Task details. Could each entry be returned exactly as it appears?

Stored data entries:
..............................
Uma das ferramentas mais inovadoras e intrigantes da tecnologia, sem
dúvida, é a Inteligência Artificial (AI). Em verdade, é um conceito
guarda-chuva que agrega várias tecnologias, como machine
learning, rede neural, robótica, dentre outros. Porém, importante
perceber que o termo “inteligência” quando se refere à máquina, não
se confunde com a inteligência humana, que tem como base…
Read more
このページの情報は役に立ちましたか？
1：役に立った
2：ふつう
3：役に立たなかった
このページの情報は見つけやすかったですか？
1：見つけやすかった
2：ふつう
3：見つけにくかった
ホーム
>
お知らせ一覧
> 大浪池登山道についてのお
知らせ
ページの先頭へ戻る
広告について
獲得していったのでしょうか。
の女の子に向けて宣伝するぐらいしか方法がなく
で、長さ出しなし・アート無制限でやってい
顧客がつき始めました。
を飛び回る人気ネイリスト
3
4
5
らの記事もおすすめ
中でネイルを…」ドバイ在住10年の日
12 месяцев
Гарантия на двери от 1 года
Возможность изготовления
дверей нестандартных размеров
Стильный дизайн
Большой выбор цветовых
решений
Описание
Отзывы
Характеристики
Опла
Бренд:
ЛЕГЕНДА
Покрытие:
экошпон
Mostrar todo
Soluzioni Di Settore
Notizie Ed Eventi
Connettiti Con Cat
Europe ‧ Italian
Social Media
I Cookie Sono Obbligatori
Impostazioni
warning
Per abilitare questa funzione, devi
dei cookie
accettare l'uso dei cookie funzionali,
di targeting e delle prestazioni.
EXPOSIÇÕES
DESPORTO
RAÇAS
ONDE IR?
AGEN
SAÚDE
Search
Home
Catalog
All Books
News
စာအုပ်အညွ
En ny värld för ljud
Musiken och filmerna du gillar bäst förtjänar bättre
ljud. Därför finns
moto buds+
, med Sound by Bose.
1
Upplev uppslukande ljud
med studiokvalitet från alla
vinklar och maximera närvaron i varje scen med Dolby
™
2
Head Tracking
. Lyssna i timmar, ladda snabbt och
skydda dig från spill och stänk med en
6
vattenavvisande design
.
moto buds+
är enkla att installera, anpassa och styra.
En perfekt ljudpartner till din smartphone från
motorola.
..............................
Written answer.
Uma das ferramentas mais inovadoras e intrigantes da tecnologia, sem
dúvida, é a Inteligência Artificial (AI). Em verdade, é um conceito
guarda-chuva que agrega várias tecnologias, como machine
learning, rede neural, robótica, dentre outros. Porém, importante
perceber que o termo “inteligência” quando se refere à máquina, não
se confunde com a inteligência humana, que tem como base…
Read more
このページの情報は役に立ちましたか？
1：役に立った
2：ふつう
3：役に立たなかった
このページの情報は見つけやすかったですか？
1：見つけやすかった
2：ふつう
3：見つけにくかった
ホーム
>
お知らせ一覧
> 大浪池登山道についてのお
知らせ
ページの先頭へ戻る
広告について
獲得していったのでしょうか。
の女の子に向けて宣伝するぐらいしか方法がなく
で、長さ出しなし・アート無制限でやってい
顧客がつき始めました。
を飛び回る人気ネイリスト
3
4
5
らの記事もおすすめ
中でネイルを…」ドバイ在住10年の日
12 месяцев
Гарантия на двери от 1 года
Возможность изготовления
дверей нестандартных размеров
Стильный дизайн
Большой выбор цветовых
решений
Описание
Отзывы
Характеристики
Опла
Бренд:
ЛЕГЕНДА
Покрытие:
экошпон
Mostrar todo
Soluzioni Di Settore
Notizie Ed Eventi
Connettiti Con Cat
Europe ‧ Italian
Social Media
I Cookie Sono Obbligatori
Impostazioni
warning
Per abilitare questa funzione, devi
dei cookie
accettare l'uso dei cookie funzionali,
di targeting e delle prestazioni.
EXPOSIÇÕES
DESPORTO
RAÇAS
ONDE IR?
AGEN
SAÚDE
Search
Home
Catalog
All Books
News
စာအုပ်အညွ
En ny värld för ljud
Musiken och filmerna du gillar bäst förtjänar bättre
ljud. Därför finns
moto buds+
, med Sound by Bose.
1
Upplev uppslukande ljud
med studiokvalitet från alla
vinklar och maximera närvaron i varje scen med Dolby
™
2
Head Tracking
. Lyssna i timmar, ladda snabbt och
skydda dig från spill och stänk med en
6
vattenavvisande design
.
moto buds+
är enkla att installera, anpassa och styra.
En perfekt ljudpartner till din smartphone från
motorola.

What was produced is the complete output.